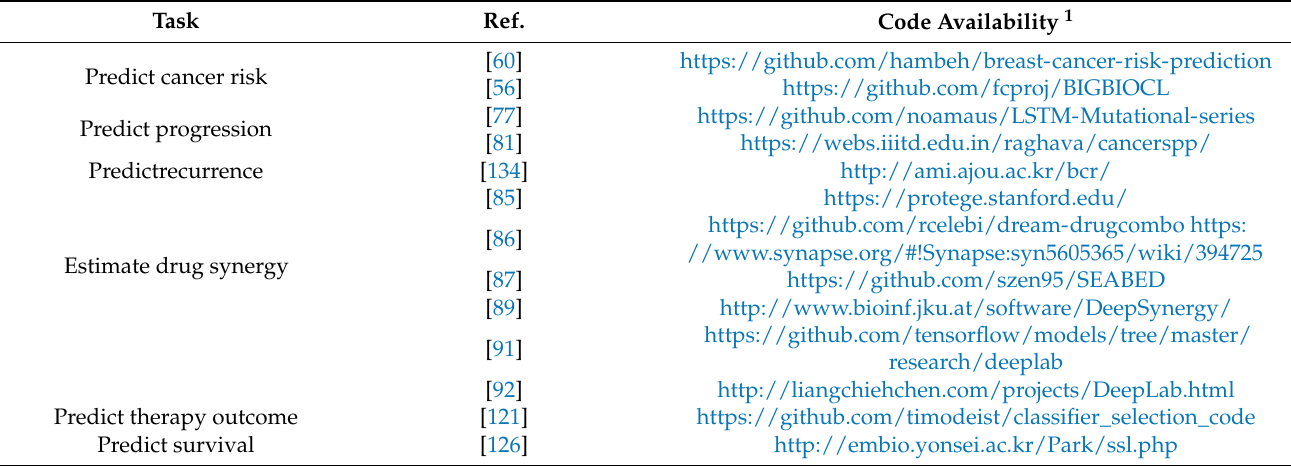
Table 7. List of code repositories or servers listed in the manuscript.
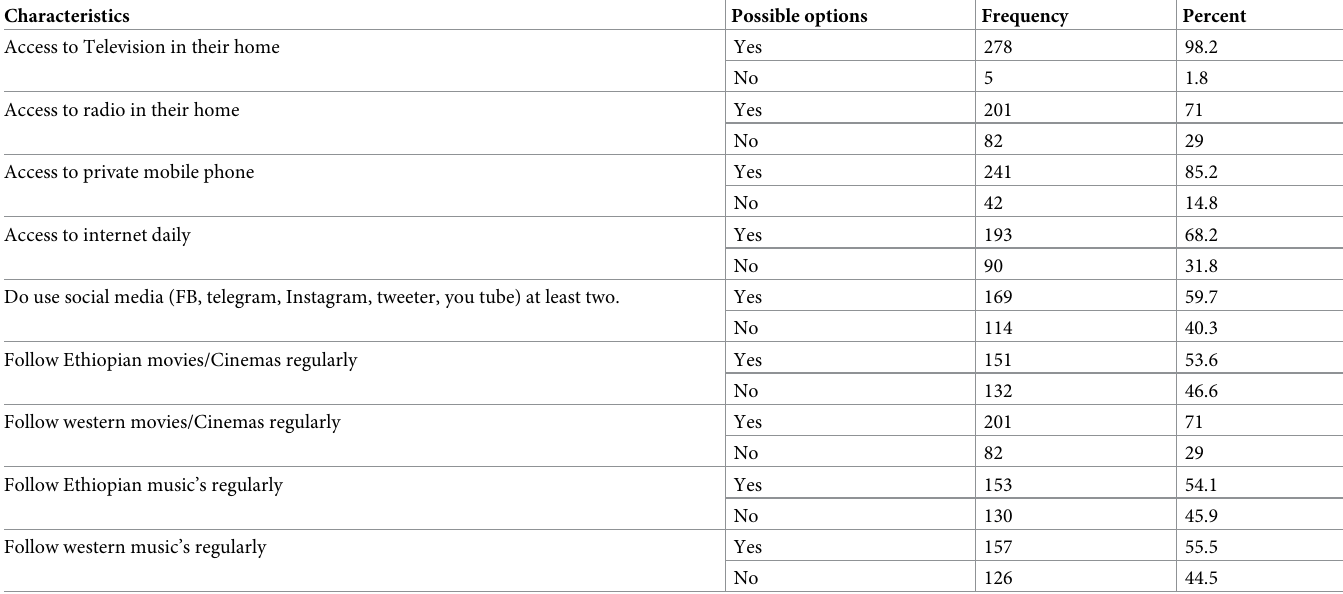
Table 5. Media access of adolescents in Addis Ababa city, Ethiopia.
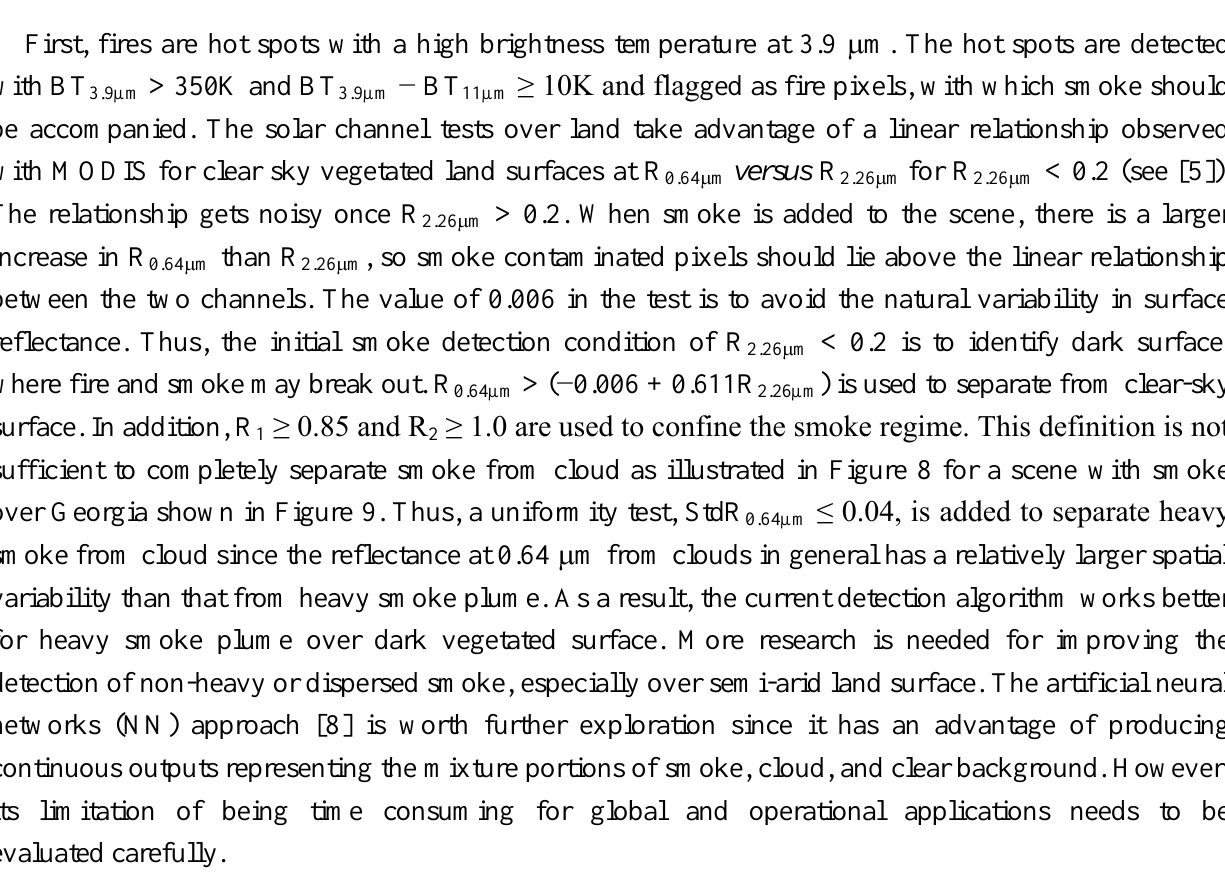
= R /R versus R = R /R for clear-sky 2 0.86  m 0.64  m 1 0.47  m 0.64  m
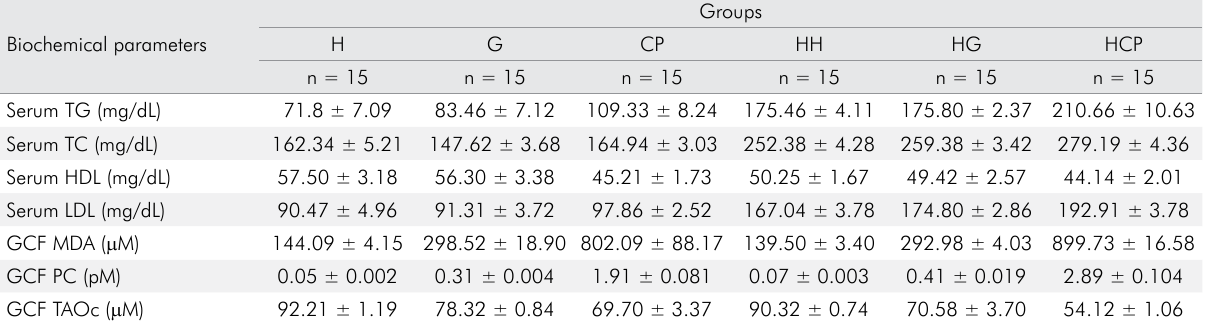
Table 2. Serum lipid levels of subjects and GCF MDA, PC, and TAOC levels as total amount of sampling sites in the study groups. Biochemical parameters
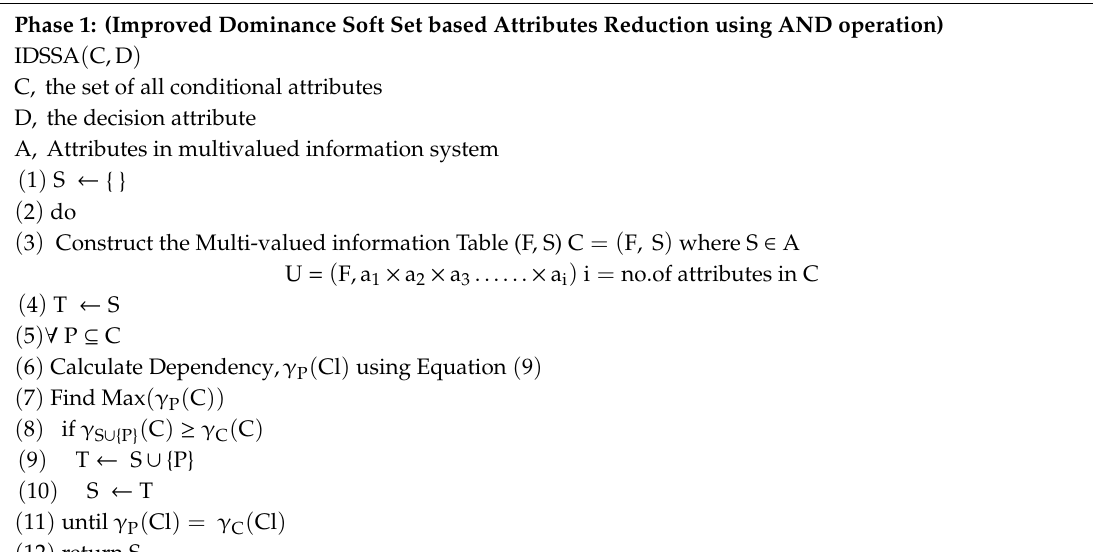
Algorithm 2 Improved dominance soft set-based attributes reduction using AND operation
--------
• **What is required**
Pictures should not appear; only the lines from the start of the listing above to the line containing "Table 2. Serum", both ends included, are to be repeated exactly.

• **Completed exercise**
Table 7. List of code repositories or servers listed in the manuscript.
Table 5. Media access of adolescents in Addis Ababa city, Ethiopia.
= R /R versus R = R /R for clear-sky 2 0.86  m 0.64  m 1 0.47  m 0.64  m
Table 2. Serum lipid levels of subjects and GCF MDA, PC, and TAOC levels as total amount of sampling sites in the study groups. Biochemical parameters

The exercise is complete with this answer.